For more than 30 years, Lenore Nemirow worked in Adelphi’s Learning Resource Program (LRP) as its full-time administrative assistant. She was “the face of the program,” said Susan Spencer Farinacci, M.S.W. ’84, executive director of the LRP. “She was the first person you would encounter when you came in. She was dearly loved by the staff as well as the students.”
When she passed away in 2012, her children, Joan Benn ’85, Elisa Nemirow ’83 and Mark Nemirow, wanted to honor her memory.
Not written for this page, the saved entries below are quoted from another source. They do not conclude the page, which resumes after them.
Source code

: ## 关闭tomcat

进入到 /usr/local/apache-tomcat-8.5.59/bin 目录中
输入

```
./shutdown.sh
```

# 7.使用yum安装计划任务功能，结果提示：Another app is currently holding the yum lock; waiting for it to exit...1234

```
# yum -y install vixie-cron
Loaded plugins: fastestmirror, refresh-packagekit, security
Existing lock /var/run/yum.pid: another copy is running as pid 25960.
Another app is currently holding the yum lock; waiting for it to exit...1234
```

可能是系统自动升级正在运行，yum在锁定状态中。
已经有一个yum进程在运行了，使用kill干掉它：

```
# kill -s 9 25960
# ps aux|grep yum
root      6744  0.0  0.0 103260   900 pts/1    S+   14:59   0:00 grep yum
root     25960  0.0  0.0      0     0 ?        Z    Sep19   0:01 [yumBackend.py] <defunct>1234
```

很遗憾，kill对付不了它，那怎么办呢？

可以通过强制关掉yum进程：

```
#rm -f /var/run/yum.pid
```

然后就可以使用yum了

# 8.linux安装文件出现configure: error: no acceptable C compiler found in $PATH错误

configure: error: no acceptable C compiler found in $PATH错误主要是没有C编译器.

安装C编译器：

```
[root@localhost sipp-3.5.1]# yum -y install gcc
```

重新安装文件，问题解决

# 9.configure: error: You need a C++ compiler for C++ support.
Creating the Lenore Nemirow Scholarship for a student in the LRP seemed the perfect way.
The program supports students who have language-based learning disabilities and/or ADHD; it offers them the chance to work with learning specialists and clinical social workers. “We help them academically as well as providing counseling support,” Farinacci said. “When Lenore was here, she had a major role in providing those accommodations to students.”
The program, which has been part of Adelphi since 1979, gives students who might not otherwise have the opportunity a chance to succeed in college. “That fit in with Lenore’s philosophy, because she was such a giver,” Farinacci said. “It really went along with the way Lenore lived, and the way she felt, and the way she thought.”
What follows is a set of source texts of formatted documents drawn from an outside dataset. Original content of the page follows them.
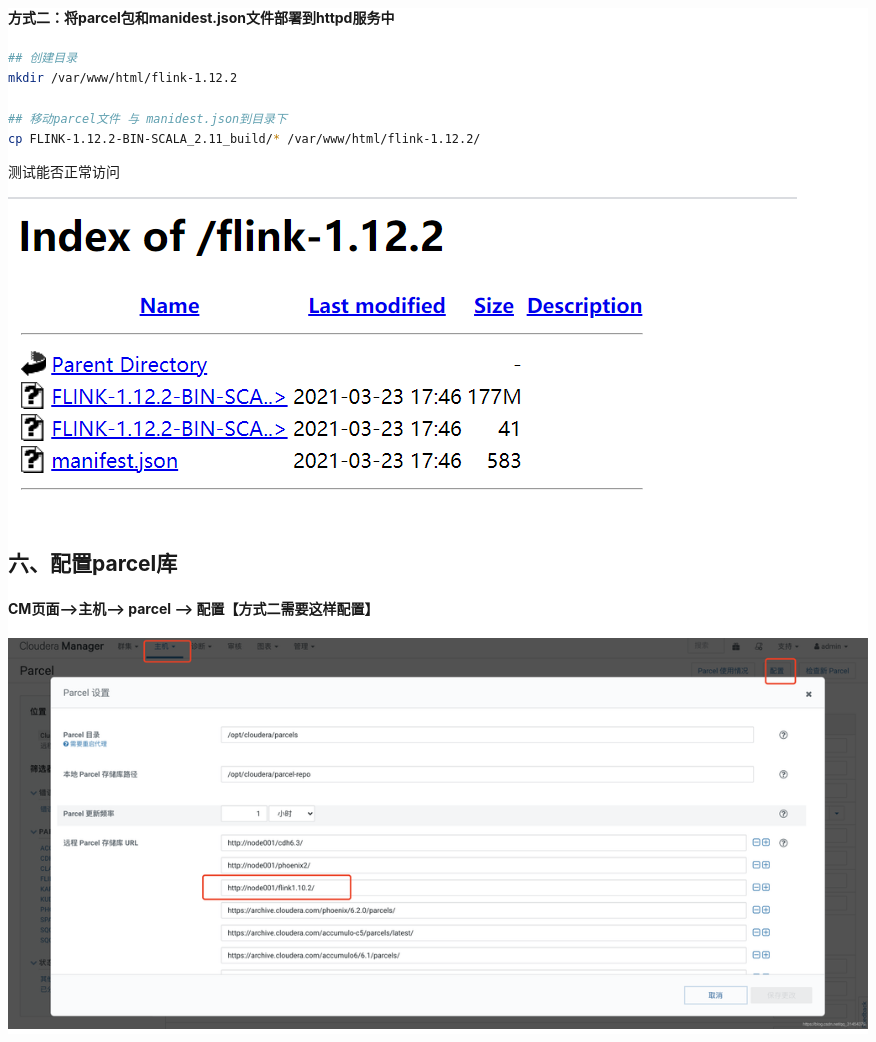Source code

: #### 方式二：将parcel包和manidest.json文件部署到httpd服务中

```bash
## 创建目录
mkdir /var/www/html/flink-1.12.2

## 移动parcel文件 与 manidest.json到目录下
cp FLINK-1.12.2-BIN-SCALA_2.11_build/* /var/www/html/flink-1.12.2/
```

测试能否正常访问

![image-20210323174752371](images/image-20210323174752371.png)

## 六、配置parcel库

#### CM页面—>主机—> parcel —> 配置【方式二需要这样配置】

![img-tUxO0jm7-1606813106310](images/20201201170559559.png)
The recipient of the endowed scholarship must be a full-time Adelphi undergraduate student enrolled in the LRP, with a GPA of at least 2.5 and significant financial need. Preference is given to applicants who are involved in volunteer activities, which also reflects Lenore’s philosophy.
Her son, Mark, remembers his mother’s fervent belief in the mission of the LRP. “It was really a perfect place for her to be,” he said. “She was an incredibly caring person. Even people she didn’t really know that well, once you got into her circle, she would do almost anything to help you.”
He and his family hope the scholarship will keep her name alive at the university that meant so much to her. “We had the idea of using this money to help students afford the program, since it does cost a little extra,” Mark said. “When she was alive, she helped so many students, and now she can continue to after her passing, hopefully for many years to come.”